§ **WORK ORDER 1**
Copy the records below line for line, without the pictures.

“A Marriage to Last through Eternity,” Ensign, June 1987, 12
From my point of view, one of the greatest love stories of all time has rarely been recognized as such. In fact, if you have read the story, you probably did not recognize it as a love story at all.
The particular story I am talking about is the story of Adam and Eve.
When Adam was placed on the earth, he was a perfect physical and mental specimen made in the likeness and image of God. But Adam had a basic weakness. He had no memory of where he came from or of what he had known before he was placed on the earth. He was required to learn everything from scratch.
After Adam was created, the Father told the Son: “It is not good that the man should be alone; I will make him an help meet for him.” (Gen. 2:18.) The scriptures do not use the word helpmate or helpmeet, but meet, which means of the same worthiness, the same intelligence, the same quality or nobility, worthy to stand beside the man as a fit companion and helper.

Records from a data source:
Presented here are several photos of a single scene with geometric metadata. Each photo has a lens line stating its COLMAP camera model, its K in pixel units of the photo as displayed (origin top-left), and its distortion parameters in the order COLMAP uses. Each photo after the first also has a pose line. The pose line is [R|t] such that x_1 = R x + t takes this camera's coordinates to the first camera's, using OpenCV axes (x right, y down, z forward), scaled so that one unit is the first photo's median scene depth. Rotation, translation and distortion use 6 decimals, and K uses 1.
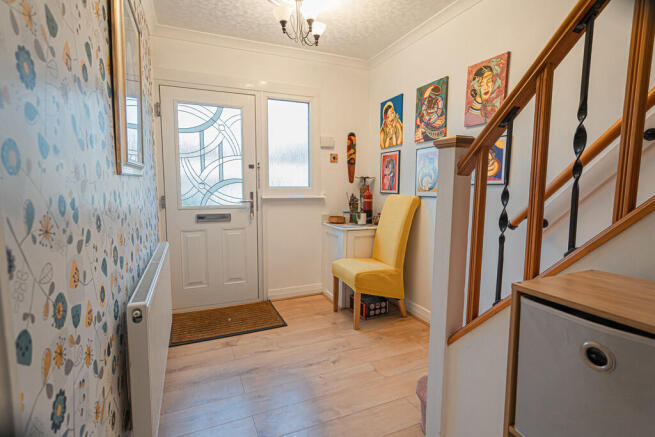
lens RADIAL K [[322.3, 0, 328.5], [0, 322.3, 218.9], [0, 0, 1]] dist [0.004716, 0.000427]
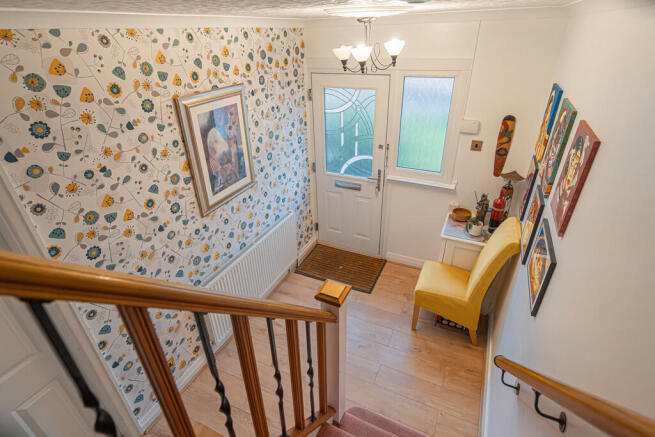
lens RADIAL K [[336.3, 0, 326.8], [0, 336.3, 218.1], [0, 0, 1]] dist [-0.000610, 0.000042]
pose [[0.654103, 0.355360, -0.667734, 0.434786], [-0.054082, 0.902485, 0.427313, -0.393151], [0.754470, -0.243394, 0.609536, 0.144027]]
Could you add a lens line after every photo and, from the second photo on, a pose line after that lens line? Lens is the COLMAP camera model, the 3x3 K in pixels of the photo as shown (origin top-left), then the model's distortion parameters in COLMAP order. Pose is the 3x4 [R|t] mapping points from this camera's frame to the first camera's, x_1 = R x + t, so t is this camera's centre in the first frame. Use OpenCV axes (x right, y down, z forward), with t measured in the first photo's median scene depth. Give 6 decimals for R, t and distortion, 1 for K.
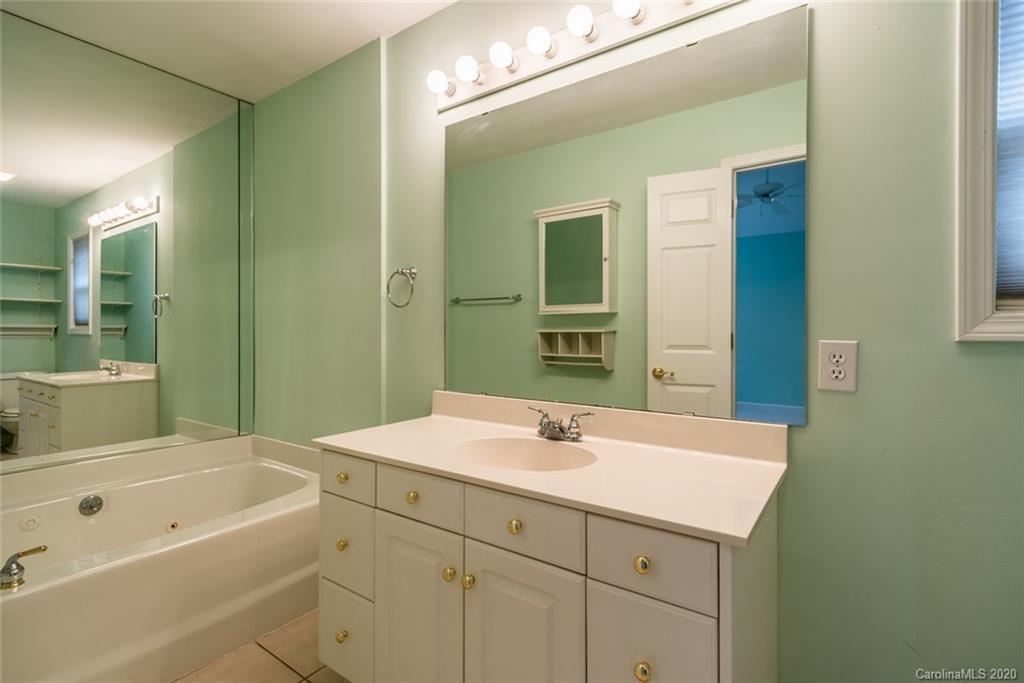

§ **WORK ORDER 2**
In the article on Adam and Eve, what basic weakness did Adam have?

§ **RESULT 1**
Presented here are several photos of a single scene with geometric metadata. Each photo has a lens line stating its COLMAP camera model, its K in pixel units of the photo as displayed (origin top-left), and its distortion parameters in the order COLMAP uses. Each photo after the first also has a pose line. The pose line is [R|t] such that x_1 = R x + t takes this camera's coordinates to the first camera's, using OpenCV axes (x right, y down, z forward), scaled so that one unit is the first photo's median scene depth. Rotation, translation and distortion use 6 decimals, and K uses 1.
lens RADIAL K [[322.3, 0, 328.5], [0, 322.3, 218.9], [0, 0, 1]] dist [0.004716, 0.000427]
lens RADIAL K [[336.3, 0, 326.8], [0, 336.3, 218.1], [0, 0, 1]] dist [-0.000610, 0.000042]
pose [[0.654103, 0.355360, -0.667734, 0.434786], [-0.054082, 0.902485, 0.427313, -0.393151], [0.754470, -0.243394, 0.609536, 0.144027]]
Could you add a lens line after every photo and, from the second photo on, a pose line after that lens line? Lens is the COLMAP camera model, the 3x3 K in pixels of the photo as shown (origin top-left), then the model's distortion parameters in COLMAP order. Pose is the 3x4 [R|t] mapping points from this camera's frame to the first camera's, x_1 = R x + t, so t is this camera's centre in the first frame. Use OpenCV axes (x right, y down, z forward), with t measured in the first photo's median scene depth. Give 6 decimals for R, t and distortion, 1 for K.

§ **RESULT 2**
He had no memory of where he came from or of what he had known before he was placed on the earth.